__READING PASSAGE__.
━━━━━━━━━━━━━━━━━━━━━━━━━━━━━━
Readers should not disregard or diminish the importance of today’s front-page story regarding the recurring incidents at Coe Wood Public Beach in Bodden Town. As a country, we will do so at our own peril.
This matter goes to the very heart of what is currently the gravest threat to our overall tourism product, as well as posing a danger to what has been one of the Cayman Islands’ signature selling points for individuals seeking to buy property – the peace, tranquillity and safety of these islands. Next to our natural beauty, the security of Grand Cayman is our most valuable asset, and we must constantly maintain it, lest it be diminished.
Cayman’s world-famous Seven Mile Beach is often the first choice for visitors who come to our shores, but repeat visitors who are more familiar with the islands know Coe Wood Beach well. Those seeking an authentic Caymanian experience frequently head “out east” to visit the Grape Tree Cafe beachside restaurant, check out the blow holes and pitch a blanket on Coe Wood or any one of a number of smaller beaches in the general area for a quiet afternoon away from the hustle-and-bustle of the West Bay Road corridor.
━━━━━━━━━━━━━━━━━━━━━━━━━━━━━━
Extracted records
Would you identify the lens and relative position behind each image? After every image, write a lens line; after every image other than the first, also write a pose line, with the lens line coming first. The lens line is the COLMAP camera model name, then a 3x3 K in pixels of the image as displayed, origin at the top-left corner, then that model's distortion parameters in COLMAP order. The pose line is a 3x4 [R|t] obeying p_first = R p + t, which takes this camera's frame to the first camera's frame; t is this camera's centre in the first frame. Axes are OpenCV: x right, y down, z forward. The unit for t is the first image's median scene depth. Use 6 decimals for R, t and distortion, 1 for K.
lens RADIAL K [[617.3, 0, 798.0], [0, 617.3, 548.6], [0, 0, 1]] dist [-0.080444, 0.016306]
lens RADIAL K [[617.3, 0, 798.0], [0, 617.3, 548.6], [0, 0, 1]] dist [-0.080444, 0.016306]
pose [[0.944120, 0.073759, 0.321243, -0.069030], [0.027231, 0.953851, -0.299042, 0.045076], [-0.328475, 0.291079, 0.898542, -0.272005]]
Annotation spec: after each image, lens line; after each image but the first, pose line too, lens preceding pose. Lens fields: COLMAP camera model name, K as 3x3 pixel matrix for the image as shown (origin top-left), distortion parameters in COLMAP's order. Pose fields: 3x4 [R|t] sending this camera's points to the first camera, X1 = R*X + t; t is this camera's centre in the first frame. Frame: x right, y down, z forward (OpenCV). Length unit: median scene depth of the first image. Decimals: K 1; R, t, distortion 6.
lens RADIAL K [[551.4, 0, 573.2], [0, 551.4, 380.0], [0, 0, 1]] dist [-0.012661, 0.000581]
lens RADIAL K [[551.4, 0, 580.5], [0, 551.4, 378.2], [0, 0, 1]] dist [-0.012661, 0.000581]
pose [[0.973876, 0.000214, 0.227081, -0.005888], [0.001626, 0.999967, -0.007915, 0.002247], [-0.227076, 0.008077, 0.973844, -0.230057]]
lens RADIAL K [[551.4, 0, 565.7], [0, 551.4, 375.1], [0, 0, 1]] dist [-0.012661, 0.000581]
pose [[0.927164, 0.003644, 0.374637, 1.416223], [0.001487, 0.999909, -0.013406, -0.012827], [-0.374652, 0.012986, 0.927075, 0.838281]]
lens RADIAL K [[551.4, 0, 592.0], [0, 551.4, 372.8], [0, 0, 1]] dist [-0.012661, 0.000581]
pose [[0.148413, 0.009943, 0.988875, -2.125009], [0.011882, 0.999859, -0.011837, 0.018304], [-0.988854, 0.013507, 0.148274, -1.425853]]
━━━━━━━━━━━━━━━━━━━━━━━━━━━━━━
__ACTION ITEM__.
Reproduce the portion of the editorial on Coe Wood Public Beach above the records, everything from "Cayman’s world-famous Seven" down to "Bay Road corridor.".

__SOLUTION TO THIS EXERCISE__.
Cayman’s world-famous Seven Mile Beach is often the first choice for visitors who come to our shores, but repeat visitors who are more familiar with the islands know Coe Wood Beach well. Those seeking an authentic Caymanian experience frequently head “out east” to visit the Grape Tree Cafe beachside restaurant, check out the blow holes and pitch a blanket on Coe Wood or any one of a number of smaller beaches in the general area for a quiet afternoon away from the hustle-and-bustle of the West Bay Road corridor.